Even in China, though, people are staying away from PCs in droves. Market research firm IDC reports that PC sales in China are expected to shrink 5 percent this year (compared to 7 percent worldwide), so Apple's bucking the trend both there and in other regions.

A lot of it has to do with the "halo effect." People buy Apple products like the iPhone and like them. And people are buying tens of millions of iPhones each quarter. That, in turn, helps those same customers view the company's other offerings more favorably. When they're in the market for a tablet or a computer, they check out Apple.

Suddenly someone who, a year ago, might not have spent $1,000 on a laptop computer is more inclined to do it. That's reinforced when they learn of some of the benefits of Mac ownership: Less opportunities for malware infections, for example, no pre-installed bloatware or adware. Better integration of operating system, application software and hardware, all from the same company. An easy way to buy software for the Mac, connected to the same credentials they're already familiar with from the iOS App Store. Seamless integration with other Apple products.

Apple sold a lot of Macs without flooding the retail channel with inventory.
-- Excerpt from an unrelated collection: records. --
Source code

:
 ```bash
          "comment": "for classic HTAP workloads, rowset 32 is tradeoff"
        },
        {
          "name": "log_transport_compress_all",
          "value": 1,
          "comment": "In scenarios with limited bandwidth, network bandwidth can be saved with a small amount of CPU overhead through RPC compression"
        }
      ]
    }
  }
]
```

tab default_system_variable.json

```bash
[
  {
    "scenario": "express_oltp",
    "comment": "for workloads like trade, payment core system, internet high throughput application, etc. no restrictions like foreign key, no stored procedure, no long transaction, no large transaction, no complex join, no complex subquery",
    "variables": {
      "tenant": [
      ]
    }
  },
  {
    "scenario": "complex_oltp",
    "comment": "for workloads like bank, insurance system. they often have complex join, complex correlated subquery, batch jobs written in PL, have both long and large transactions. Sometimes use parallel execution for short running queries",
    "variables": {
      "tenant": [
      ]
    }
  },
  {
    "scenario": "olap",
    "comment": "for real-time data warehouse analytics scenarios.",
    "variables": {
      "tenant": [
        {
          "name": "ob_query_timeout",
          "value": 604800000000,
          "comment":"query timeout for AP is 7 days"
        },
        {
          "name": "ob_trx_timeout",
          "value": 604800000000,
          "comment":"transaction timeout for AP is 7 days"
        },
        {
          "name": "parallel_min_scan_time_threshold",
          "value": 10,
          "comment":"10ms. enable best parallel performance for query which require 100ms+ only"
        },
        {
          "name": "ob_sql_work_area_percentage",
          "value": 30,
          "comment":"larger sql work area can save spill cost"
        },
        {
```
Apple says that the quarterly Mac sales were buoyed by strong response to the MacBook Air and MacBook Pro. Both those products were refreshed in March and began shipping immediately, so Apple had at about three weeks of sales to work with to help pad their Mac sales numbers a bit.

It's worth noting that Apple sold a lot of Macs without flooding the retail channel with inventory. Apple CFO Luca Maestri reported that Apple exited the March quarter with about 4-5 weeks' worth of Mac inventory, close to where it started.
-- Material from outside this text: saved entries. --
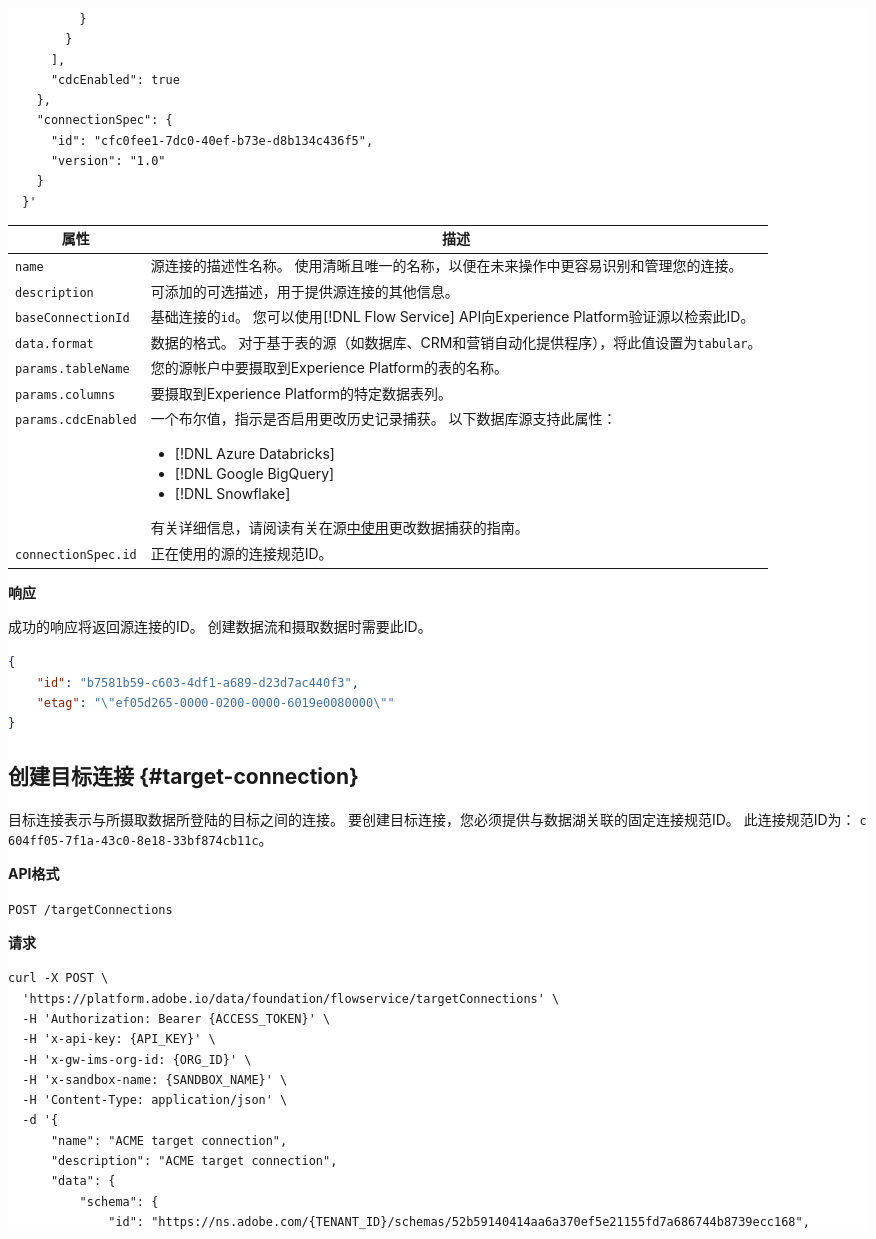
 ```shell
          }
        }
      ],
      "cdcEnabled": true
    },
    "connectionSpec": {
      "id": "cfc0fee1-7dc0-40ef-b73e-d8b134c436f5",
      "version": "1.0"
    }
  }'
```

| 属性 | 描述 |
| --- | --- |
| `name` | 源连接的描述性名称。 使用清晰且唯一的名称，以便在未来操作中更容易识别和管理您的连接。 |
| `description` | 可添加的可选描述，用于提供源连接的其他信息。 |
| `baseConnectionId` | 基础连接的`id`。 您可以使用[!DNL Flow Service] API向Experience Platform验证源以检索此ID。 |
| `data.format` | 数据的格式。 对于基于表的源（如数据库、CRM和营销自动化提供程序），将此值设置为`tabular`。 |
| `params.tableName` | 您的源帐户中要摄取到Experience Platform的表的名称。 |
| `params.columns` | 要摄取到Experience Platform的特定数据表列。 |
| `params.cdcEnabled` | 一个布尔值，指示是否启用更改历史记录捕获。 以下数据库源支持此属性： <ul><li>[!DNL Azure Databricks]</li><li>[!DNL Google BigQuery]</li><li>[!DNL Snowflake]</li></ul> 有关详细信息，请阅读有关在源[中使用](../change-data-capture.md)更改数据捕获的指南。 |
| `connectionSpec.id` | 正在使用的源的连接规范ID。 |

**响应**

成功的响应将返回源连接的ID。 创建数据流和摄取数据时需要此ID。

```json
{
    "id": "b7581b59-c603-4df1-a689-d23d7ac440f3",
    "etag": "\"ef05d265-0000-0200-0000-6019e0080000\""
}
```

## 创建目标连接 {#target-connection}

目标连接表示与所摄取数据所登陆的目标之间的连接。 要创建目标连接，您必须提供与数据湖关联的固定连接规范ID。 此连接规范ID为： `c604ff05-7f1a-43c0-8e18-33bf874cb11c`。

**API格式**

```http
POST /targetConnections
```

**请求**

```shell
curl -X POST \
  'https://platform.adobe.io/data/foundation/flowservice/targetConnections' \
  -H 'Authorization: Bearer {ACCESS_TOKEN}' \
  -H 'x-api-key: {API_KEY}' \
  -H 'x-gw-ims-org-id: {ORG_ID}' \
  -H 'x-sandbox-name: {SANDBOX_NAME}' \
  -H 'Content-Type: application/json' \
  -d '{
      "name": "ACME target connection",
      "description": "ACME target connection",
      "data": {
          "schema": {
              "id": "https://ns.adobe.com/{TENANT_ID}/schemas/52b59140414aa6a370ef5e21155fd7a686744b8739ecc168",
```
That's important: That phenomenon has occurred with the iPad, and the results haven't been good for Apple. Such an artificial buoying of channel inventory might have given Apple the appearance of inflated Mac sales, but it would have hit Apple in the next quarter like a bad hangover.

It's also important to note that the new MacBook didn't ship during the recently-reported quarter. The dazzling, slim MacBook didn't start shipping until April, in fact. Even now, supply on the new computer is very constrained. The new MacBook incorporates some hardware innovations that make it a bit more difficult for Apple's manufacturing partners to produce in the same volume as its other, more tested and refined designs. Mac customers interested in getting the new MacBook have been asked to order it online and have it shipped to them, instead of walking into a store and buying one off the shelf, as they can with every other Mac model.

Cook said Apple's "very happy with the response we're getting from customers" who have the new MacBook. "We believe — and I think most everyone agrees — this is the future of the notebook," he added.

Obviously the new MacBook isn't for everyone — some customers are put-off by the comparatively lightweight processor and graphics, for example, compared to the beefier Retina MacBook Pro. But Apple's appealing to an entirely different audience with the MacBook, and it remains to be seen how widespread or how long-term its popularity will be.

Apple has previously suggested that supply issues for the new MacBook are temporary, and should be corrected by June. Not coincidentally, I'm sure, that's the end of the current quarter. So hopefully by the time the next quarterly report is issued — mid-July — we'll have a better idea of how Apple's newest Mac laptop is helping the company's bottom line.